En sus cartas privadas y en su conducta política afloró un pensamiento marcadamente elitista y racista. A Francisco de Paula Santander le escribió en 1824: “Los quiteños y los peruanos son la misma cosa: viciosos hasta la infamia y bajos hasta el extremo. Los blancos tienen el carácter de los indios, y los indios son todos truchimanes, ladrones, embusteros, falsos, sin ningún principio moral que los guíe”.
Según el almirante norteamericano Hiram Paulding, que lo visitó en el Perú, Bolívar calificó a los peruanos de “cobardes” y afirmó que “como pueblo no tenían una sola virtud varonil”.
En 1824 restableció el tributo indígena, expropió las tierras comunales y abolió los cacicazgos, debilitando profundamente las redes ancestrales de protección.
La campaña libertadora tampoco fue un acto desinteresado. El Perú debió financiar cuantiosas erogaciones y asumir deudas con la Gran Colombia, Chile, Inglaterra, España y acreedores internos. El monto ascendió a 1,8 millones de libras esterlinas y 54 millones de pesos. En 1826, el Estado peruano cayó en moratoria y arrastró la bancarrota durante dos décadas.
Sus decisiones también nos supusieron inmensas pérdidas territoriales. Su egolatría y proyecto político impulsaron la creación de Bolivia en 1825, arrancando el Alto Perú de la jurisdicción limeña. Favoreció la anexión de Guayaquil a la Gran Colombia, privando al Perú de un enclave estratégico en el Pacífico. Asimismo, las pretensiones grancolombianas sobre Jaén y Maynas abrieron un ciclo de disputas fronterizas que se prolongaría por más de un siglo.
No en vano, el historiador Herbert Morote sentenció: “Bolívar sacrificó, expolió, engañó y cercenó al país a tal extremo que ninguna otra nación latinoamericana jamás llegó a pagar por su independencia lo que el Perú pagó por la suya”. Karl Marx, en su ensayo Bolívar y Ponte (1858), lo llamó “el Napoleón de las retiradas”. En carta posterior a Engels lo calificó como “el canalla más miserable y brutal”.
Bolívar, halagado hasta el extremo a su llegada al Perú en 1823, dejó el país tres años después, con una Constitución que lo declaraba presidente vitalicio, la cual sería derogada en apenas 49 días. En 1828, la Gran Colombia, de la que ejercía la Jefatura de Estado, le declaró la guerra al Perú exigiendo indemnización por la independencia, la entrega de Tumbes, Jaén y Maynas y la desocupación de Bolivia.
Por medio de las armas no tuvo éxito.

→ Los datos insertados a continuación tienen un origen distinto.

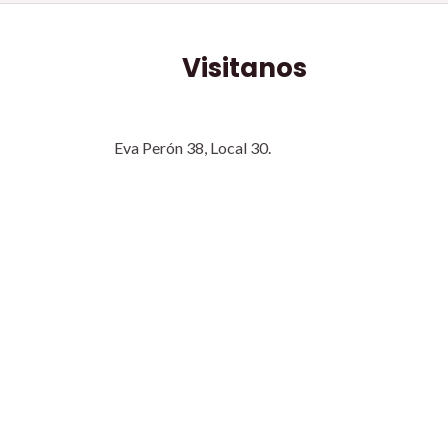
Visitanos
Eva Perón 38, Local 30.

La contundente respuesta peruana fue el bloqueo naval en el Pacífico desde Tumbes hasta Panamá, y el asedio y ocupación de Guayaquil; ambos hasta el día del armisticio.
Hoy, gobiernos y movimientos políticos mantienen un culto cuasi mesiánico en torno a su memoria, usándolo como herramienta ideológica. Pero quienes enarbolan banderas bolivarianas harían bien en abrir los ojos: Bolívar, en su relación con el Perú, dejó harto más sombras que luces. Fue un caudillo que despreció a los indígenas, hipotecó el futuro financiero del país y propició la amputación de gran parte de su territorio.
La historia no debe confundirse con el mito, ni el heroísmo retórico con la amarga realidad de su legado. Y acaso, dos siglos después, sigue flotando la incómoda pregunta: ¿Fue Bolívar el que jodió al Perú?